Submodules provide weaker coupling and make the most sense when the submodule has its own healthy upstream and you want to track those versions. It's awkward if all submodule development is happening from within the parent.
Too bad it's not enabled by default: http://engineeredweb.com/blog/how-to-install-git-subtree/
In fact, many people getting started with git get confused about whether subtree or submodule is appropriate, and end up wanting parts of both.
Big meh, and I'm normally interested in the evolution of Git.
Linus makes a rather unconvincing argument against the system, saying the current system allows for submodules be different for local sites. As if the proposed system would not support that, and as if the current 'dirty submodule' system is a better solution. He's being an absolute moron.
And Junio is just being very unproductive, he seems fully incapable of inducing anything from the design Ramkumar proposes and fails to see implications that anyone could see, even though he is a core git guy. And frankly he's being an ass too.
What I see is someone enthousiastically trying to fix a core problem of git in an ambitious but well constructed way, and a bunch of old guys just bashing the life out of him.

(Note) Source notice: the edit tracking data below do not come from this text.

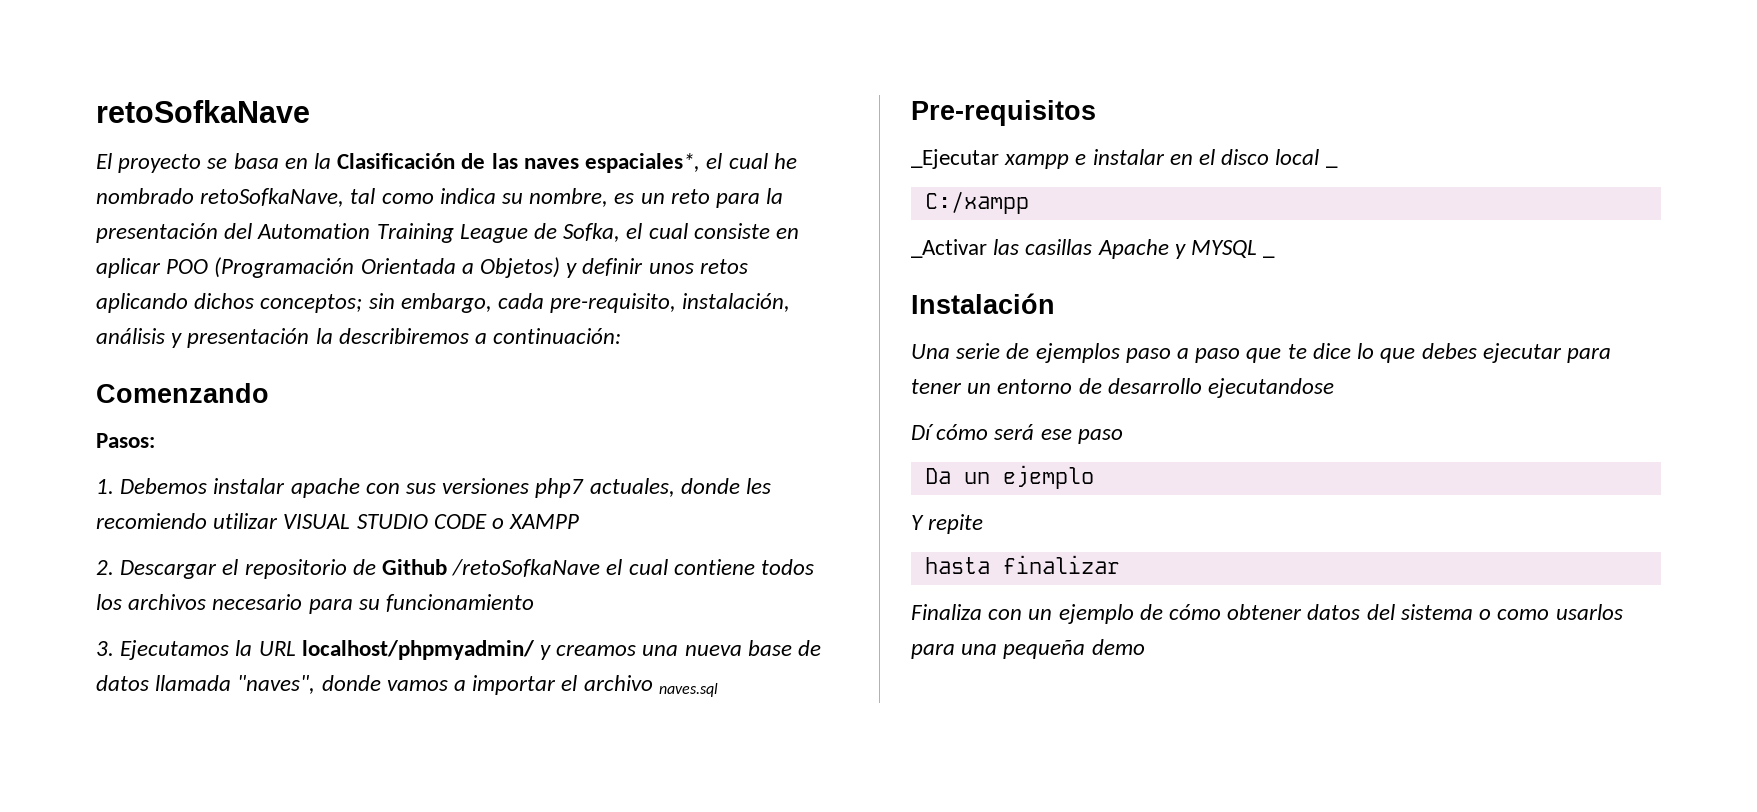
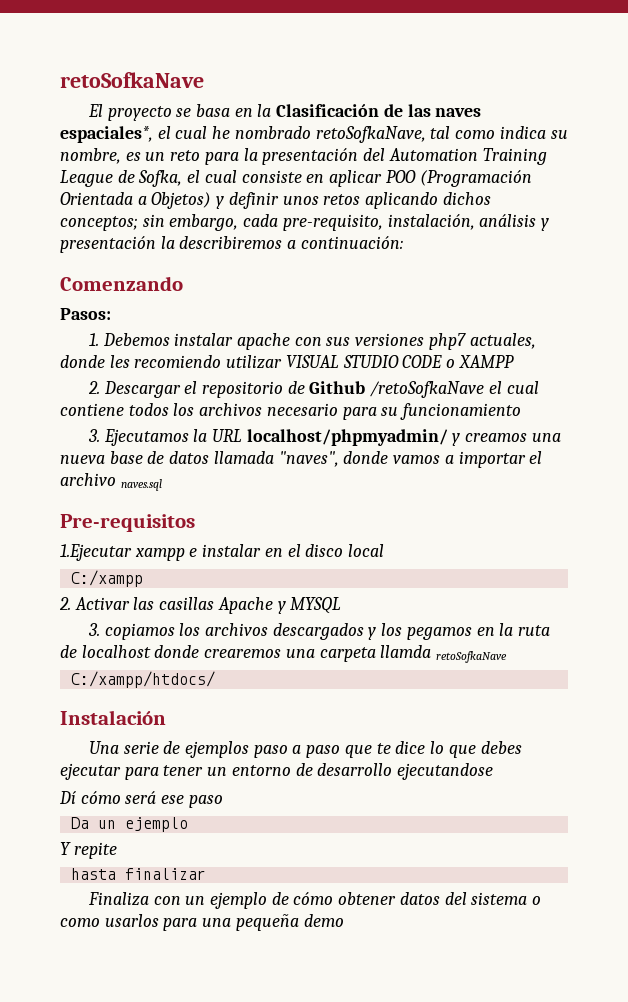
[911,149,999,169] _Ejecutar -> [60,544,132,561] 1.Ejecutar
[1325,165,1338,168] _ -> (385, 550) none
[911,239,987,258] _Activar -> [59,597,130,610] 2. Activar
[1263,255,1276,258] _ -> [87,623,551,640] [60,645,508,663] [70,671,215,688] // 3. copiamos los archivos descargados y los pegamos en la ruta de localhost donde crearemos una carpeta llamda retoSofkaNave // C:/xampp/htdocs/

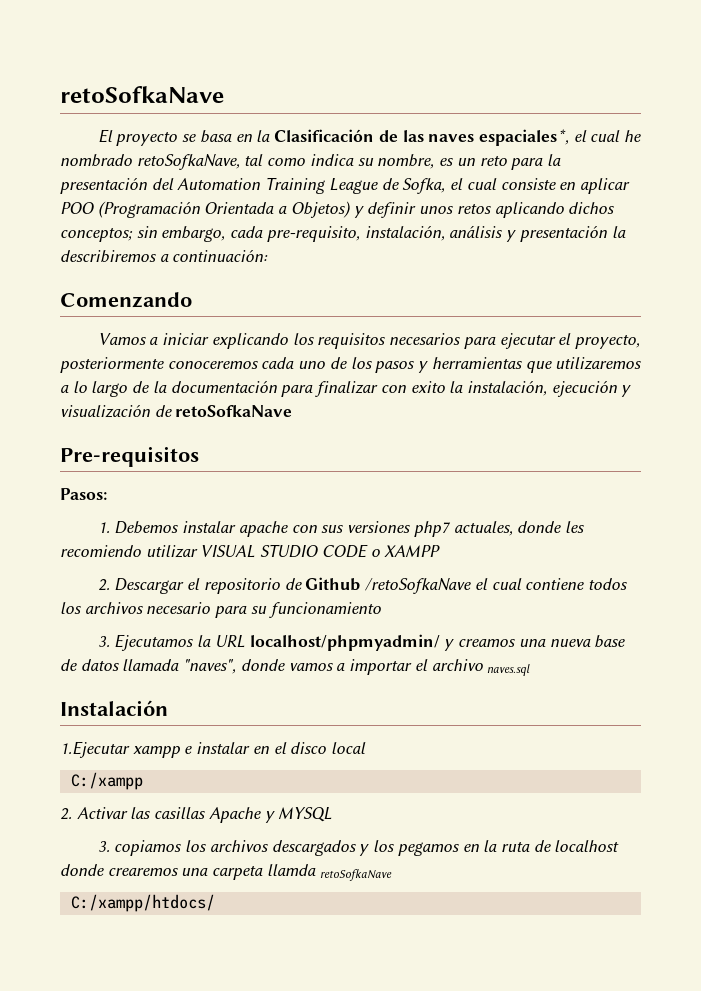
(183, 283) none -> [97,333,640,349] [60,357,642,373] [60,381,632,397] [60,405,293,418] [60,446,199,467] // Vamos a iniciar explicando los requisitos necesarios para ejecutar el proyecto, posteriormente conoceremos cada uno de los pasos y herramientas que utilizaremos a lo largo de la documentación para finalizar con exito la instalación, ejecución y visualización de retoSofkaNave // Pre-requisitos
[60,514,195,532] Pre-requisitos -> [60,700,168,716] Instalación
[60,710,166,725] [88,741,522,758] [60,763,494,780] [59,791,223,808] [70,817,188,832] [60,842,117,859] [70,868,206,880] [87,892,542,909] [60,913,344,931] // Instalación // Una serie de ejemplos paso a paso que te dice lo que debes ejecutar para tener un entorno de desarrollo ejecutandose // Dí cómo será ese paso // Da un ejemplo // Y repite // hasta finalizar // Finaliza con un ejemplo de cómo obtener datos del sistema o como usarlos para una pequeña demo -> (215, 903) none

I think he's better off just not asking Juno or Linus for advice and just keep on hacking on his fork. I know I would use it.
Correct me if I'm wrong, but isn't the problem that Linus brought up this: If you introduce a new object type, you need to get it right. A new object type would create non-backwards-compatible repositories, so you'd have a new minimum Git version. If you were to use this fork, then everyone who checks out your code would have to use it. Also, it would preclude tooling support (eg GitHub). Once such important repository versioning decisions are made, they can't be unmade. Git, at it's core, is basically just a well designed repository model.
If he had been making his own VCS he wouldn't need this kind of review, but Git is an agreed-upon format and protocol; it is absolutely necessary to start by considering the downsides when core changes will affect a large user base.
Yes! And in the next breath, Linus flat-out admits he doesn't know if anyone uses/keeps a dirty local .gitmodules file. A great example of being out of touch with your users and still thinking you know best. Arguing to keep a (IMO minor & weird) feature around without knowing if anyone even uses it is folly.
I think he's better off just not asking Juno or Linus for advice and just keep on hacking on his fork. I know I would use it.
If only it were that easy. His changes would create a git implementation incompatible with everyone else's.
He also, in the thread, explicitly acknowledges that he's not sure about the best design and asks for help.
I'd be honored to have an idea shot down so mercifully by Torvalds.
Git's SubmittingPatches document says to use an imperative tone in commit messages. That's why it reads the way it does.
Am I missing something?